Mnesia, table updates, and (UNIX) process bloat
Scott Lystig Fritchie
fritchie@REDACTED
Fri Apr 7 04:59:11 CEST 2006
In a followup to my own message ... I have a plea for the Gods of the
virtual machine.
Assume that I start the VM with "+Mim true" to get the memory
instrumentation enabled. Then assume I call the following function
and see this result:
erlang:system_info({allocator, binary_alloc}) ==>
[...
{mbcs,[{blocks,5609521,5617526,5617526},
{blocks_size,646515824,674100920,674100920},
{carriers,135,137,137},
{mseg_alloc_carriers,134},
{sys_alloc_carriers,1},
{carriers_size,679624744,690110504,690110504},
{mseg_alloc_carriers_size,679493632},
{sys_alloc_carriers_size,131112}]},
...]
As far as I can tell (without actually looking at source code to
verify ... ):
'blocks' = number of items allocated out of this "carrier"

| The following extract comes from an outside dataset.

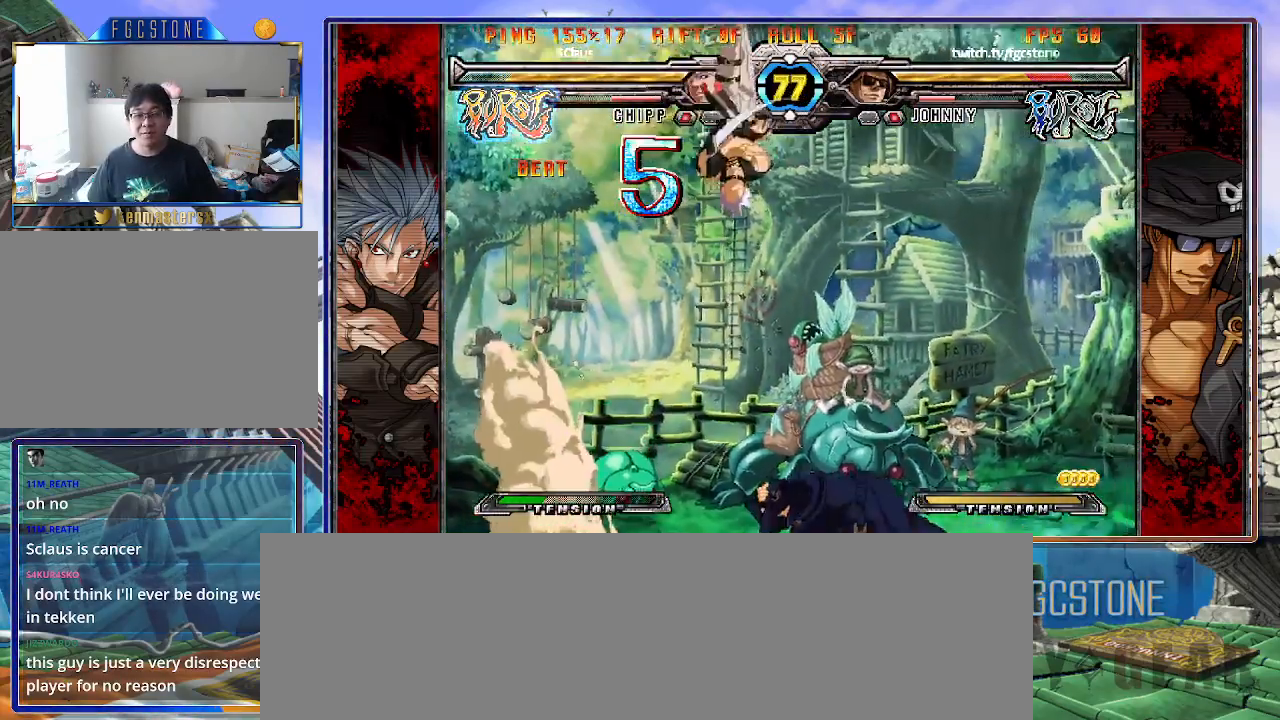
{"buttons": ["K", "S"], "left_stick": "left", "events": [[33, "left_stick", "right"], [450, "K", "down"], [450, "S", "down"], [450, "left_stick", "left"]]}
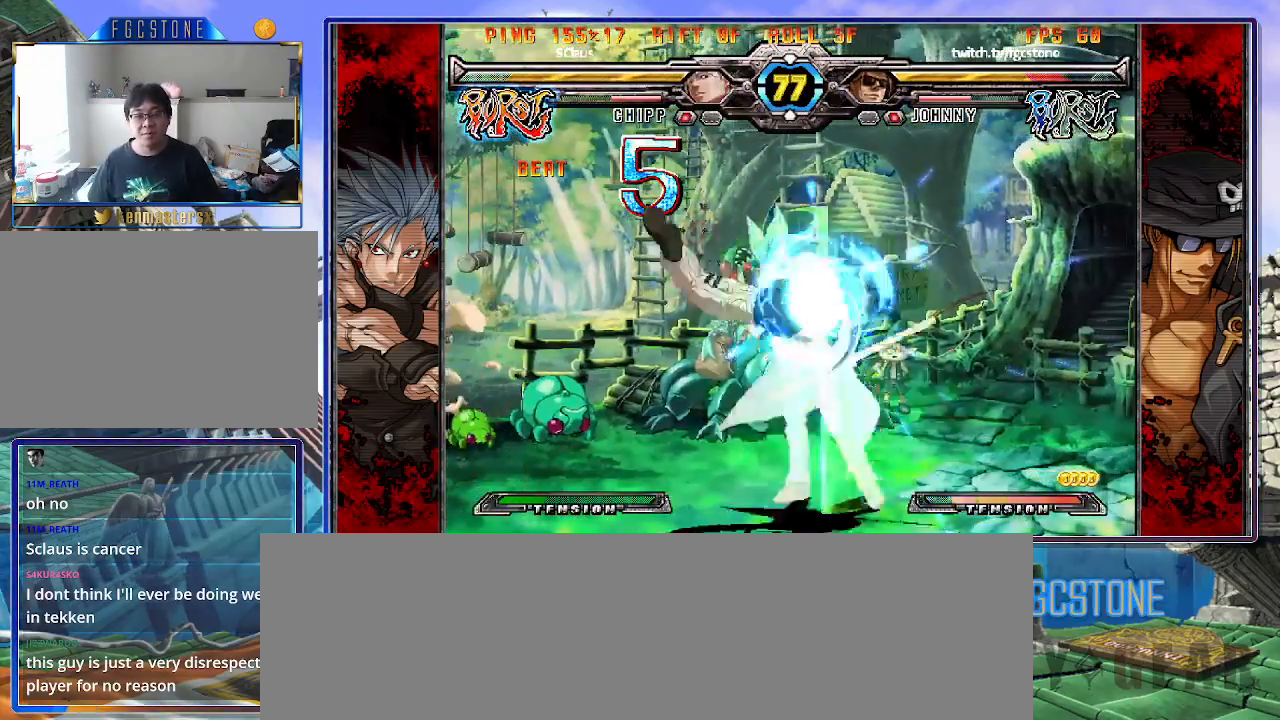
{"buttons": [], "left_stick": "down-right", "events": [[50, "K", "up"], [50, "S", "up"], [50, "left_stick", "center"], [150, "left_stick", "right"], [217, "left_stick", "down-right"]]}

(to use the names from the "erts_alloc" document).
Each item is an individual binary term? Larger than 64 bytes
and thus allocated using the binary_alloc allocator?
'blocks_size' = sum of the size of each 'blocks' item. Perhaps
plus a little extra fudge/overhead/alignment?
'carriers_size' = sum of all memory region sizes allocated for
this carrier
OK, if those guesses are correct ... then if I see the 'blocks' and
'blocks_size' values increasing without an eventual decrease(*)
then I definitely have some >64 byte binary
term somewhere that's still referenced, right?
(*) Presumably due to garbage collection.